O país onde dizem que há fome, esta na verdade não existe nele. Lá, as pessoas não comem mangas, só os porcos é que alimentam delas.

Arrumou as malas, e consigo, o Relatório e ponto final.

Como elas, as mangas, florescem com maior intensidade nas áreas húmidas e quentes, não preciso dizer mais nada, existem de sobra, por isso mal aproveitadas. Embora noutros trópicos sejam melhor aproveitas, e ainda damo-nos ao luxo de consumir doces, desfrutar do sabor do suco, ou sumo, se assim o quiserem fabricados noutros países que, a bem da verdade, não têm a diversificação agrícola da manga tal como no nosso país.
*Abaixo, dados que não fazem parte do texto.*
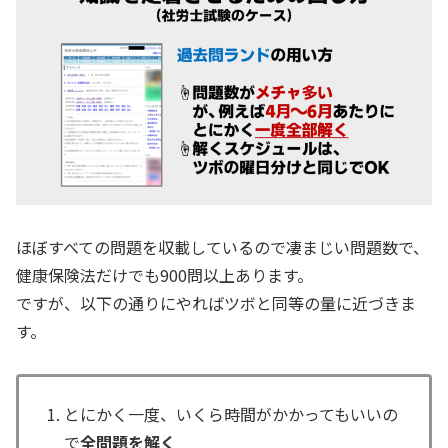
ほぼすべての問題を収載しているので凄まじい問題数で、
健康保険法だけでも900問以上あります。
ですが、以下の通りにやればツボと同等の量に近づきま
す。
とにかく一度、いくら時間がかかってもいいの
で
全問題を解く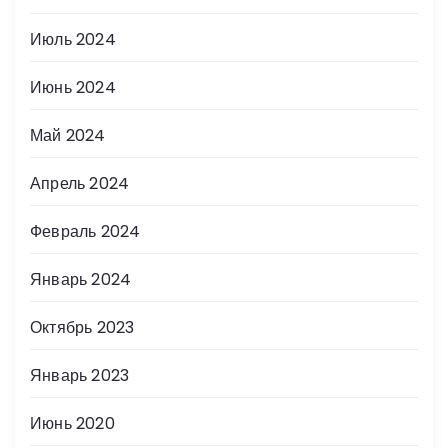
Июль 2024
Июнь 2024
Май 2024
Апрель 2024
Февраль 2024
Январь 2024
Октябрь 2023
Январь 2023
Июнь 2020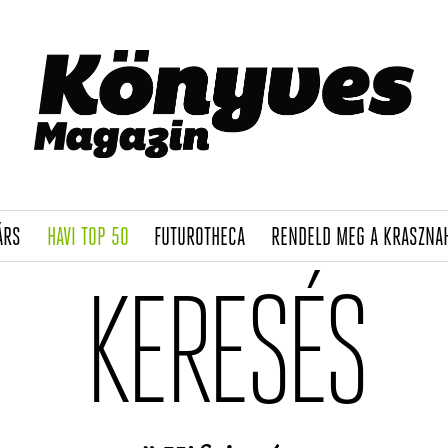
(CURRENT)
(CURRENT)
(CURRENT)
ÁRS
HAVI TOP 50
FUTUROTHECA
RENDELD MEG A KRASZNA
KERESÉS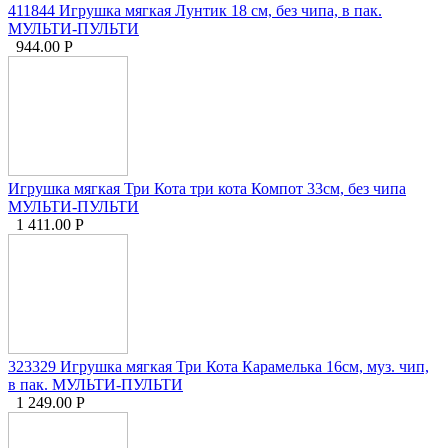
411844 Игрушка мягкая Лунтик 18 см, без чипа, в пак.
МУЛЬТИ-ПУЛЬТИ
944.00
Р
Игрушка мягкая Три Кота три кота Компот 33см, без чипа
МУЛЬТИ-ПУЛЬТИ
1 411.00
Р
323329 Игрушка мягкая Три Кота Карамелька 16см, муз. чип,
в пак. МУЛЬТИ-ПУЛЬТИ
1 249.00
Р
  • … E o Cajú? Ou Ataia Djú…

A produção, a exportação, e eventualmente a sua industrialização lá fora, como sempre, é muito intensificada. Mas, por nossas paragens, não se fez absolutamenmte nada para diversficar, ou até mesmo, aumentar a sua produtividade. Porém a plantação desenfreda desta nossa monocultura deixa a qualquer cidadão com o mínimo de conhecimento desesperado quanto ao futuro do nosso solo agrícola.
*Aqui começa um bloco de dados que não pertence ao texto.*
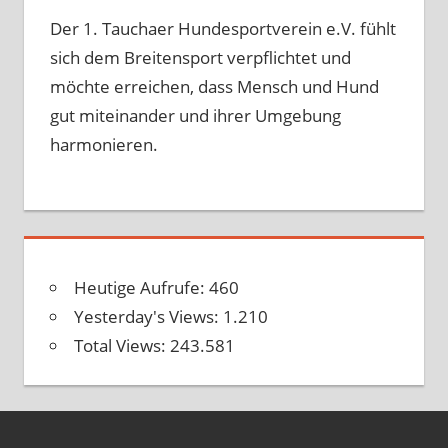
Der 1. Tauchaer Hundesportverein e.V. fühlt
sich dem Breitensport verpflichtet und
möchte erreichen, dass Mensch und Hund
gut miteinander und ihrer Umgebung
harmonieren.
Heutige Aufrufe:
460
Yesterday's Views:
1.210
Total Views:
243.581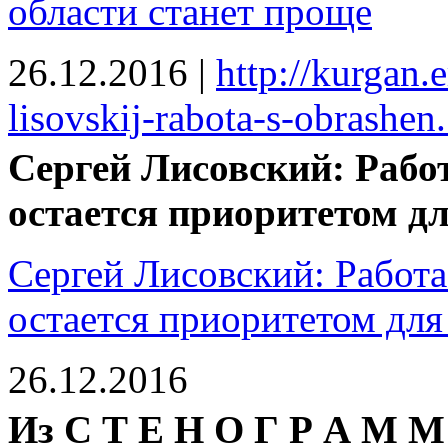
области станет проще
26.12.2016
|
http://kurgan.
lisovskij-rabota-s-obrashen.
Сергей Лисовский: Рабо
остается приоритетом д
Сергей Лисовский: Работ
остается приоритетом для
26.12.2016
Из С Т Е Н О Г Р А М М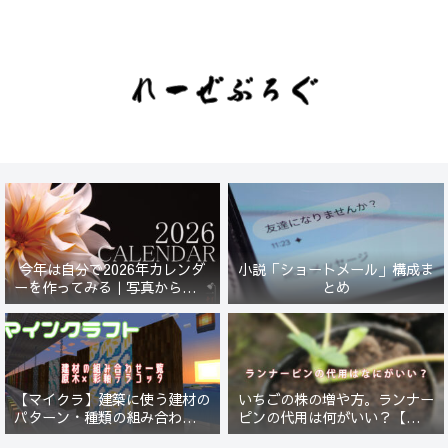
今年は自分で2026年カレンダ
小説「ショートメール」構成ま
ーを作ってみる｜写真から始ま
とめ
る小さなプロジェクト【一灯
花】
【マイクラ】建築に使う建材の
いちごの株の増や方。ランナー
パターン・種類の組み合わせ一
ピンの代用は何がいい？【５年
覧！原木×彩釉テラコッタ編
放置したイチゴは復活するの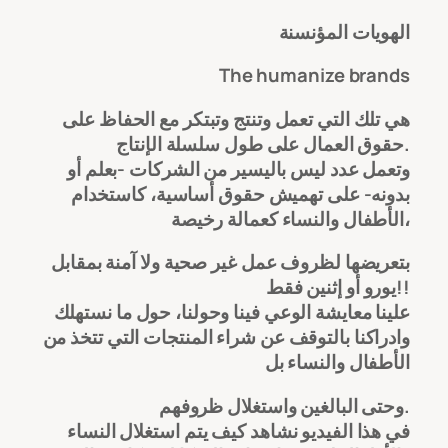
الهويات المؤنسنة
The humanize brands
هي تلك التي تعمل وتنتج وتبتكر مع الحفاظ على
حقوق العمال على طول سلسلة الإنتاج.
وتعمل عدد ليس باليسير من الشركات -بعلم أو
بدونه- على تهميش حقوق أساسية، كاستخدام
الأطفال والنساء كعمالة رخيصة،
بتعريضها لظروف عمل غير صحية ولا آمنة بمقابل
يورو أو إثنين فقط!!
علينا معايشة الوعي فينا وحولنا، حول ما نستهلك
وادراكنا بالتوقف عن شراء المنتجات التي تتخذ من
الأطفال والنساء بل
وحتى البالغين واستغلال ظروفهم.
في هذا الفيديو نشاهد كيف يتم استغلال النساء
Só se planta cajú, o maior produto de exportação do nosso país para, ilusoriamente, matar a fome, e ganhar algum dinheiro para fazer pequenos investimentos. Estes, além de parcos, só correm a todo o vapor nos primeiros meses da campanha da castanha de cajú. Findo ela, a fome volta a danças nos nossos estômagos.
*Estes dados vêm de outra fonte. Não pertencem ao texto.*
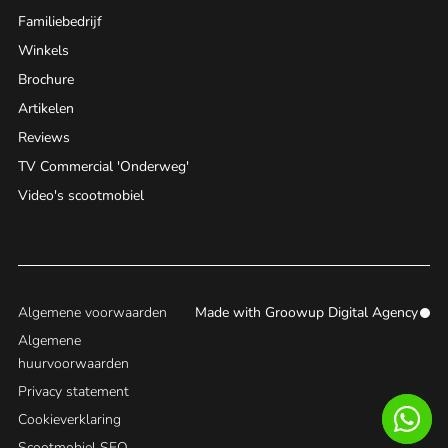
Familiebedrijf
Winkels
Brochure
Artikelen
Reviews
TV Commercial 'Onderweg'
Video's scootmobiel
Algemene voorwaarden
Made with
Groowup Digital Agency
Algemene
huurvoorwaarden
Privacy statement
Cookieverklaring
Scootmobiel SEO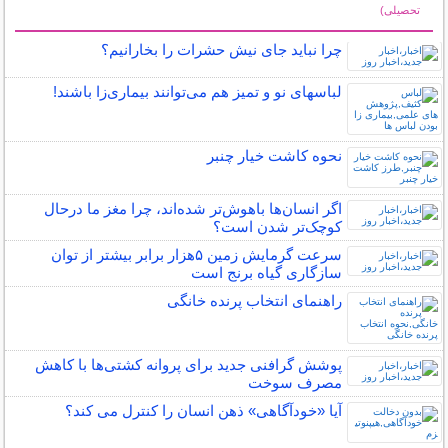
تحصیلی)
سایر مطالب علمی و آموزشی
چرا نباید جای نیش حشرات را بخارانیم؟
لباس‎های نو و تمیز هم می‌توانند بیماری‌زا باشند!
نحوه کاشت خیار چنبر
اگر انسان‌ها باهوش‌تر شده‌اند، چرا مغز ما درحال
کوچک‌تر شدن است؟
سرعت گرمایش زمین ۵هزار برابر بیشتر از توان
سازگاری گیاه برنج است
راهنمای انتخاب پرنده خانگی
پوشش گرافنی جدید برای پروانه کشتی‌ها با کاهش
مصرف سوخت
آیا «خودآگاهی» ذهن انسان را کنترل می کند؟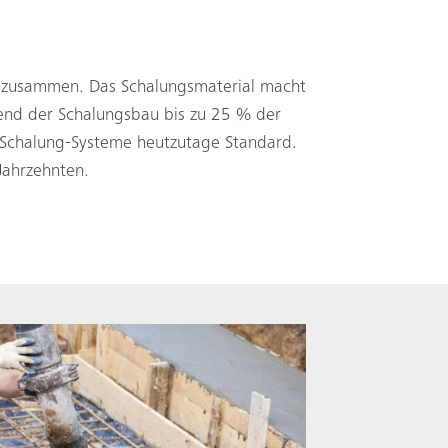
%) zusammen. Das Schalungsmaterial macht
end der Schalungsbau bis zu 25 % der
Schalung-Systeme heutzutage Standard.
Jahrzehnten.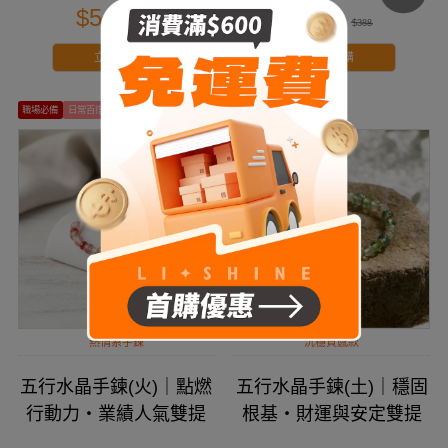
$547
$288
$728
$388
立即搶購
立即搶購
職場必備
日常百搭
大地色系
國風飾品
熱情系手鍊
沉穩質感款
五行水晶手鍊(火)｜點燃
五行水晶手鍊(土)｜穩固
行動力・業績人氣雙提
根基・財運與安定雙提
升
升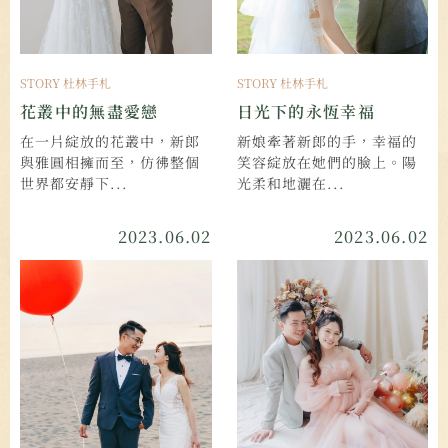
STORY 杜林手札
STORY 杜林手札
花叢中的無盡愛戀
日光下的永恆幸福
在一片綻放的花叢中，新郎
新娘牽著新郎的手，幸福的
與雅圓相擁而至，仿彿整個
笑容綻放在她們的臉上。陽
世界都安靜下...
光柔和地灑在...
2023.06.02
2023.06.02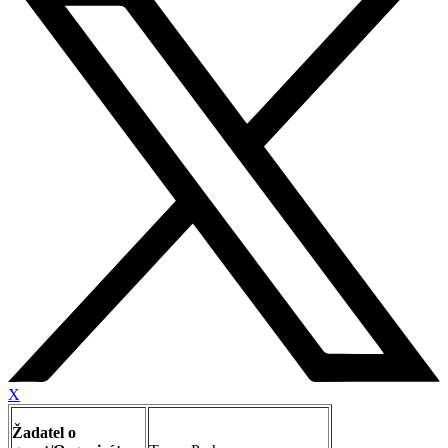
X
Žadatel o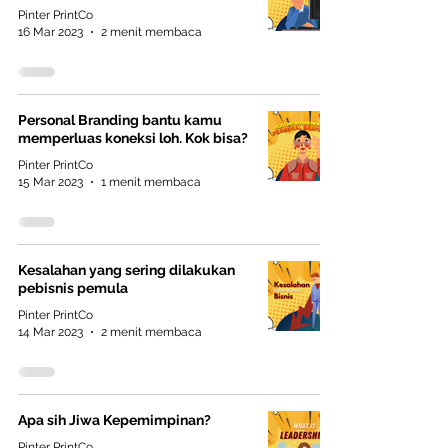
Pinter PrintCo
16 Mar 2023
2 menit membaca
Personal Branding bantu kamu
memperluas koneksi loh. Kok bisa?
Pinter PrintCo
15 Mar 2023
1 menit membaca
Kesalahan yang sering dilakukan
pebisnis pemula
Pinter PrintCo
14 Mar 2023
2 menit membaca
Apa sih Jiwa Kepemimpinan?
Pinter PrintCo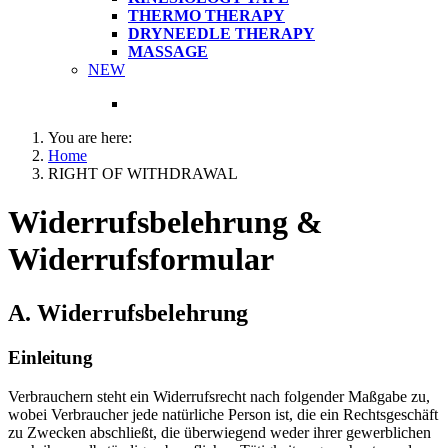
THERMO THERAPY
DRYNEEDLE THERAPY
MASSAGE
NEW
You are here:
Home
RIGHT OF WITHDRAWAL
Widerrufsbelehrung &
Widerrufsformular
A. Widerrufsbelehrung
Einleitung
Verbrauchern steht ein Widerrufsrecht nach folgender Maßgabe zu,
wobei Verbraucher jede natürliche Person ist, die ein Rechtsgeschäft
zu Zwecken abschließt, die überwiegend weder ihrer gewerblichen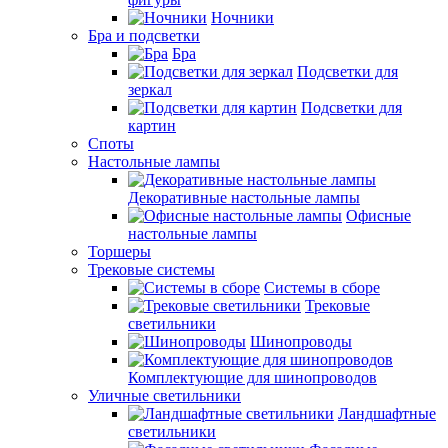
Ночники
Бра и подсветки
Бра
Подсветки для
зеркал
Подсветки для
картин
Споты
Настольные лампы
Декоративные настольные лампы
Офисные
настольные лампы
Торшеры
Трековые системы
Системы в сборе
Трековые
светильники
Шинопроводы
Комплектующие для шинопроводов
Уличные светильники
Ландшафтные
светильники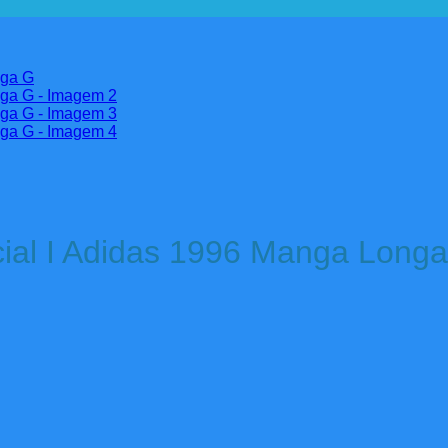
cial I Adidas 1996 Manga Long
E em tempos de COVID-19. Será ele o COVID-20? Desastre total a campanha em termpos de pandemia. Qual a solução? Acho que nem os donos do poder o sabem.

Não me levem a mal os donos das pontas. Mas a destruição de florestas, por exemplo, está a crescer em níveis alarmantes. A exploração do cajú, mas de um modo especial, a castanha de cajú parecer ser como a poluição que infesta o meio ambiente.

Se descurarmos com o uso excessivo deste recurso natural, provocando, desse modo, a expansão da fronteira agrícola em detrimento dos habitats naturais, e ainda a expansão urbana e industrial deste produto, acabaremos ameaçando também outras produções agrícolas, e quiçá, outras espécies de plantas e animais.

Conta-se, e isto eu li nestas revistas científicas especializadas de que o Governo australiano estava em busca de uma solução para proteger as plantações da cana-de-açúcar. Sem que pensassem no contraditório – para ser mais filosófico possível – decidiram assumir uma posição um tanto radical. Qual foi a solução encontrada?

Depois de muitas reuniões sobre o assunto, análises e ponderações, decidiram realizar a importação do sapo cururu do Brasil com o objetivo de controlar a peste nas plantações da cana-de-açúcar no nordeste Austrália – para usar a retórica política.

Querem saber o resultado?

Ok! O animal, simplesmente, revelou-se num predador voraz dos répteis e anfíbios naquela região.

Ora, como podem imaginar, tentaram buscar uma nova solução, pois esta espécie de sapo acabou por transformar-se num problema a mais para os produtores da cana-de-açúcar, e não a solução.

Para finalizar, digo apenas de que é preciso conciliar os esforços nacionais com os mundiais para a proteção do meio ambiente com o desenvolvimento socioeconómico do nosso país. É preciso unir o útil ao agradável, e não o contrário.

Preciso é pensar com a cabeça, e não com a barriga.

Força na prevenção do Coranavírus para que o país, em descalabro, não nos leve para mais um desassossego neste solo maternal.

Bissau – Praça dos Heróis Nacionais – 10 de junho de 2020.